ADVANCE INFORMATION for preproduction products; subject to change without notice.
This section provides Functional Safety Failure In Time (FIT) rates for TMCS1100-Q1 based on two different industry-wide used reliability standards:
FIT IEC TR 62380 / ISO 26262 | FIT (Failures Per 109 Hours) |
---|---|
Total Component FIT Rate | 18 |
Die FIT Rate | 9 |
Package FIT Rate | 9 |
The failure rate and mission profile information in Table 2-1 comes from the Reliability data handbook IEC TR 62380 / ISO 26262 part 11:
Table | Category | Reference FIT Rate | Reference Virtual TJ |
---|---|---|---|
5 | CMOS/BICMOS ASICs Analog & Mixed =<50V supply | 25 FIT | 55°C |
The Reference FIT Rate and Reference Virtual TJ (junction temperature) in Table 2-2 come from the Siemens Norm SN 29500-2 tables 1 through 5. Failure rates under operating conditions are calculated from the reference failure rate and virtual junction temperature using conversion information in SN 29500-2 section 4.
The failure mode distribution estimation for TMCS1100-Q1 in Table 3-1 comes from the combination of common failure modes listed in standards such as IEC 61508 and ISO 26262, the ratio of sub-circuit function size and complexity and from best engineering judgment.
The failure modes listed in this section reflect random failure events and do not include failures due to misuse or overstress.
Die Failure Modes | Failure Mode Distribution (%) |
---|---|
OUT open (High-Z) | 25% |
OUT to GND | 20% |
OUT to VS | 20% |
OUT functional, not in specification | 35% |
The FMD in Table 3-1 excludes short circuit faults across the isolation barrier.
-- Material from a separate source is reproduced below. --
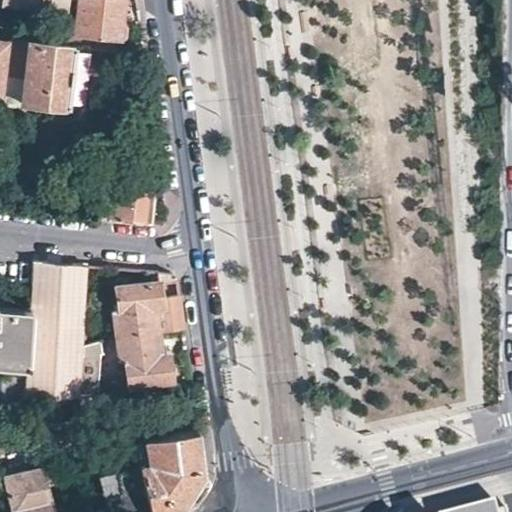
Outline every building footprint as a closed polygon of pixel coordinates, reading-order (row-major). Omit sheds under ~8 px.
[(68,9),(68,0),(3,0),(3,1),(68,9)] [(120,39),(123,0),(77,0),(75,34),(120,39)] [(66,106),(74,46),(10,39),(5,77),(25,79),(22,101),(66,106)] [(98,192),(96,214),(121,217),(148,221),(152,187),(112,184),(113,180),(108,182),(105,184),(101,187),(98,190),(97,190),(98,190),(98,191),(98,192)] [(81,341),(84,297),(86,263),(58,261),(32,258),(28,312),(25,361),(24,380),(22,402),(78,395),(79,378),(81,341)] [(103,298),(106,265),(92,264),(86,263),(84,297),(103,298)] [(115,336),(156,331),(152,305),(159,304),(156,280),(113,286),(116,309),(111,310),(115,336)] [(0,358),(25,361),(28,312),(0,309),(0,358)] [(159,354),(156,331),(115,336),(117,358),(119,358),(119,362),(124,361),(126,384),(170,377),(166,354),(159,354)] [(79,378),(78,395),(103,393),(100,375),(79,378)] [(0,378),(0,382),(0,404),(22,402),(24,380),(0,378)] [(122,390),(103,393),(104,406),(124,404),(122,390)] [(134,463),(146,511),(176,503),(179,502),(180,501),(182,499),(183,497),(199,471),(193,429),(142,435),(143,460),(134,463)] [(3,476),(12,511),(52,511),(52,510),(33,438),(9,444),(16,473),(3,476)] [(93,505),(94,511),(143,511),(146,511),(134,463),(95,473),(101,502),(93,505)] [(504,511),(500,497),(437,511),(504,511)]
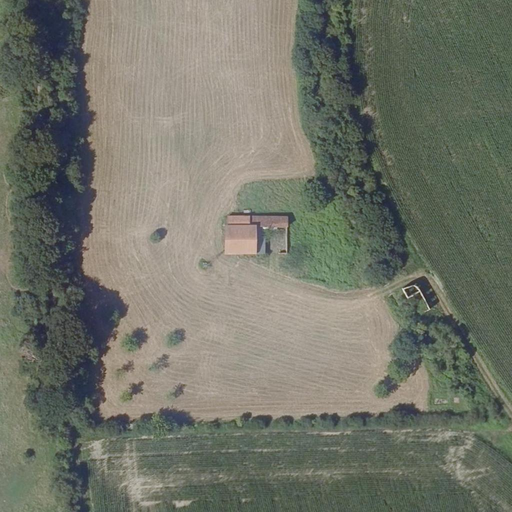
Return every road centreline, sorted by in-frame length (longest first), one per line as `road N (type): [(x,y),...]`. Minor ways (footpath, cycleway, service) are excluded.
road 1 (track): [(32,0),(53,204),(51,318),(75,511)]
road 2 (track): [(390,285),(404,277),(423,285),(511,423)]
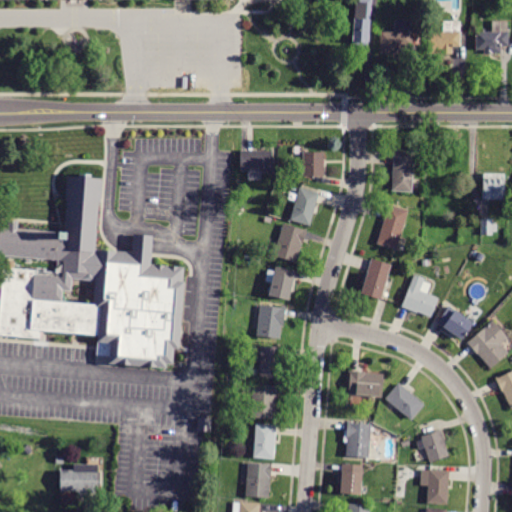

Faults for short circuit across the isolation barrier can be excluded according to ISO 61800-5-2:2016 if the following requirements are fulfilled:
Creepage and clearance requirements should be applied according to the specific equipment isolation standards of an application. Care should be taken to maintain the creepage and clearance distance of a board design to ensure that the mounting pads of the isolator on the printed-circuit board do not reduce this distance.
This section provides a Failure Mode Analysis (FMA) for the pins of the TMCS1100-Q1. The failure modes covered in this document include the typical pin-by-pin failure scenarios:
Table 4-2 through Table 4-5 also indicate how these pin conditions can affect the device as per the failure effects classification in Table 4-1.
Class | Failure Effects |
---|---|
A | Potential device damage that affects functionality |
B | No device damage, but loss of functionality |
C | No device damage, but performance degradation |
D | No device damage, no impact to functionality or performance |
Figure 4-1 shows the TMCS1100-Q1 pin diagram. For a detailed description of the device pins please refer to the Pin Configuration and Functions section in the TMCS1100-Q1 data sheet.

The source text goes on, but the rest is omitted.